Continue the interview about work and careers at Convene from where it stops, before the material.

### [EXTRACT PROVIDED]
+++++
JB: One month! I started my own company with a friend, Ric Vangelderen, in 2009. And in 2010, (Convene co-founders) Ryan and Chris went to Steelcase, walked into a building that Ric and I had been responsible for and said, “This is what we want.” And they called and we started consulting. And then Carl and I moved back to New York. So in many ways, it feels like I’ve been in training for this job my whole life.
It hasn’t always been great. Work has been, at times, difficult and hurtful, so for me, doing exciting work at Convene is important, helping to build the company is important, but helping to create a culture of love and joy here at the company and making sure that I have a happy day and everybody has a happy day is really important to me.
AL: I’m so impressed that at 12 you had an understanding of what you want to do.
JB: Can I tell you something? I don’t know where it came from. I don’t know why I had that feeling. But it took me until I was 35 to realize it. My husband knew in the 6th grade that he wanted to be a physicist. But it took me until I was 35.
I think the message that I really want to get out is that today, work is going to be about continuously learning new things and being curious and trying different things on, and to expect that you’re going to have one career in this very long life anymore is unrealistic and, I think, boring, right? I mean, if you’re a doctor, you might want to have one career. But I know physicists who have decided to become biologists at 50, 60 years old because their interest in life has taken them in another direction.
AL: What would you say was a lesson you learned the hard way?
JB: The first one is a lesson for everybody, which is to always be as honest and fair in your dealings because if you try to protect other people’s feelings, it just doesn’t work. You need to offer information, offer feedback, offer help always coming from a good place. And whether it’s good feedback or bad feedback, if it’s honest and comes from a good place, then it’s going be okay.
+++++
### [RECORD SET]
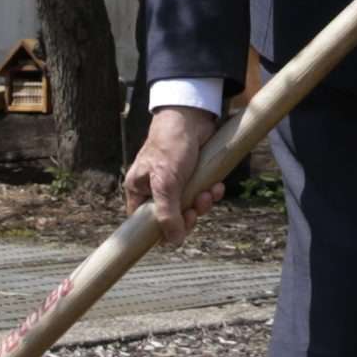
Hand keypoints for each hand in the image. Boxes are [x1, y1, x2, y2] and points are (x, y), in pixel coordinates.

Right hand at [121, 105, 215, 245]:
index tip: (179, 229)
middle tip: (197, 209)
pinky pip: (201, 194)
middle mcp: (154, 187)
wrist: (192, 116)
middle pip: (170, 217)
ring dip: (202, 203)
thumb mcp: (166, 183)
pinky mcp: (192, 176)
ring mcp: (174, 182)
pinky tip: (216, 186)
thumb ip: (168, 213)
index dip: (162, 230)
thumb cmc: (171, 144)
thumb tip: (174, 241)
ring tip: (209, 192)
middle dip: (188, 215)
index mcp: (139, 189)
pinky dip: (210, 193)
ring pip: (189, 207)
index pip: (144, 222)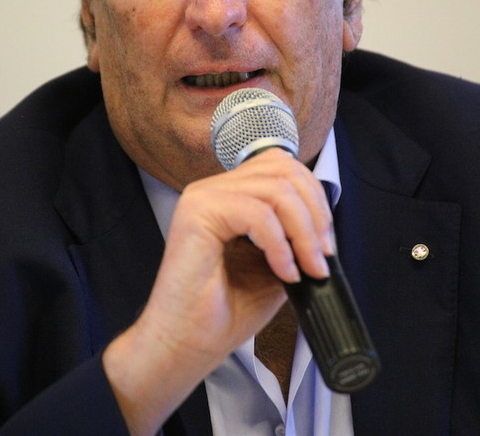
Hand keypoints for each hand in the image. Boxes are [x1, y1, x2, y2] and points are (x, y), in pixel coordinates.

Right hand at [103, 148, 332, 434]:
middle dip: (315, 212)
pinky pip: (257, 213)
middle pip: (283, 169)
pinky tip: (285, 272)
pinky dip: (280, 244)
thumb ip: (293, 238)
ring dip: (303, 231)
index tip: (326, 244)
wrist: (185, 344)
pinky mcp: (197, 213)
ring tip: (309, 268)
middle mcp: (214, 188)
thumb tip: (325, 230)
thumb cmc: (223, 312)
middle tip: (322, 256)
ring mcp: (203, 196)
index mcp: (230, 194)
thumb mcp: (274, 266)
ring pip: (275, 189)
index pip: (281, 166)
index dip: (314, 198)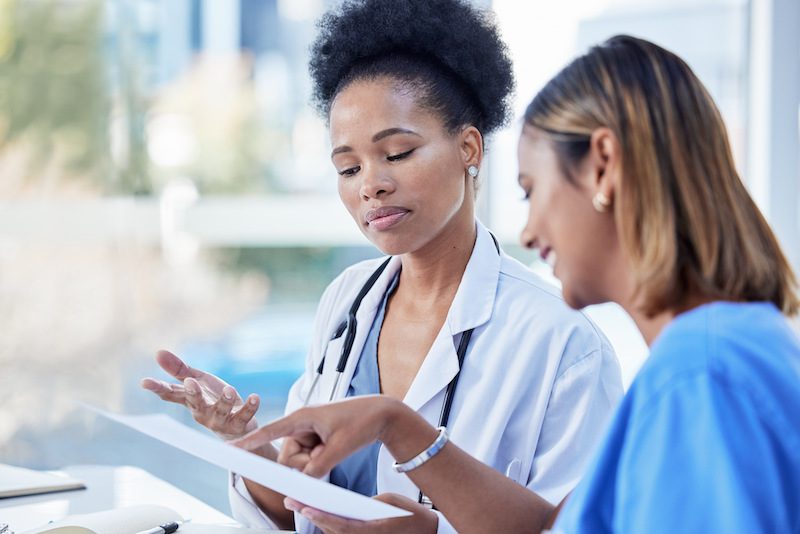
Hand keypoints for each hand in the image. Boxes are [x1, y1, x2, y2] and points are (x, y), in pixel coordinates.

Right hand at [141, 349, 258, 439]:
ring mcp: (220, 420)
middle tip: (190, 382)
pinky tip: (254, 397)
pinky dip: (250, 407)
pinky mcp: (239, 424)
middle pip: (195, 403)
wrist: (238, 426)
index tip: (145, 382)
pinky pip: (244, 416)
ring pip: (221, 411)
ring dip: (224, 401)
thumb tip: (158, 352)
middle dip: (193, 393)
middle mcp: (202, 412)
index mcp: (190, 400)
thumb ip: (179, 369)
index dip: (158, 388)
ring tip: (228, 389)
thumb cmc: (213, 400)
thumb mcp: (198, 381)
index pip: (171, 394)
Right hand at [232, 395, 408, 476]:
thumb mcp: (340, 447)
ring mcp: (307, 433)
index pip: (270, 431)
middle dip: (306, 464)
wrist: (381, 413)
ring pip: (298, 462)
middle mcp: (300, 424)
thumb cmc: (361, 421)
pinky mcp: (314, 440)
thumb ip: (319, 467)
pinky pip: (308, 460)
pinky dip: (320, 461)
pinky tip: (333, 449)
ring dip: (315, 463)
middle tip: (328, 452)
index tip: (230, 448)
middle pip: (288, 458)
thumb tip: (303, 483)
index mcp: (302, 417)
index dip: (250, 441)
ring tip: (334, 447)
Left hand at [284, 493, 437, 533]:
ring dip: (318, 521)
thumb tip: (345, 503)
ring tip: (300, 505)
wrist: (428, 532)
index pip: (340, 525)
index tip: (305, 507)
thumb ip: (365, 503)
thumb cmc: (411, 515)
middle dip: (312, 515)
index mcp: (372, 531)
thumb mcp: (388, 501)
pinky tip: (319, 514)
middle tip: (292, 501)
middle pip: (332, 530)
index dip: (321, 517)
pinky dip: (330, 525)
+++++
### [EXERCISE RESPONSE]
And that was the hardest thing I had to learn about being a leader is that if I hid things, because I didn’t want to hurt somebody, their performance suffered and the relationship would sour because I would be disappointed in them. But then it wasn’t fair to them because I’d never given them the help to get better.
And the other thing is, as a woman, you have to stand your ground. It’s still tough. To this day, it’s tough. I’ve reached the C-Suite now in my career, and there are still men who are willing to say, you know, “You go set this up and I’ll take care of it myself later.” So women have to have, as early as possible, confidence in themselves. They have to trust their own competency and they have to learn that women have intuitive understandings and gut feelings that are actionable and that they shouldn’t hesitate to act on them.
AL: You kind of hit on this a little bit already, but what do you know now that you wish you knew at 25?
AL: Hah! That’s fair.
JB: I was a mother. I was too young to be a mother. I had no idea about who I was as a person. I was green, you know, and I had a lot of responsibility. But you know what? You can’t hurry that up. It’s like yeah, of course, I would have liked to know everything, but I think people learn in their own time. And it’s never too late. If you learn at 30, you’re lucky. If you learn at 50, you’re not so lucky. If you learn at 70, okay, you still learned, right?
AL: That’s hard these days. It feels like you’re supposed to know so much so quickly, you know? At least I feel like that sometimes.
JB: But you know what? This is the crux of it, Andrew. I read this book once about… The guy’s name was Carl Rogers, he’s a well-known psychologist, and he talked about developing in your children an internal locus of evaluation, which was the ability to value yourself without that valuation coming from the outside world. And so whether you mature at one age or a little bit later age, it shouldn’t matter. It should be about you, your growth, you are learning at the appropriate time for you.
Who cares if somebody else who learned it before you? The important thing is that you’re on a journey and that the journey is about learning and becoming a better human being in every way.
Find work that you love, because then work will always be a joy.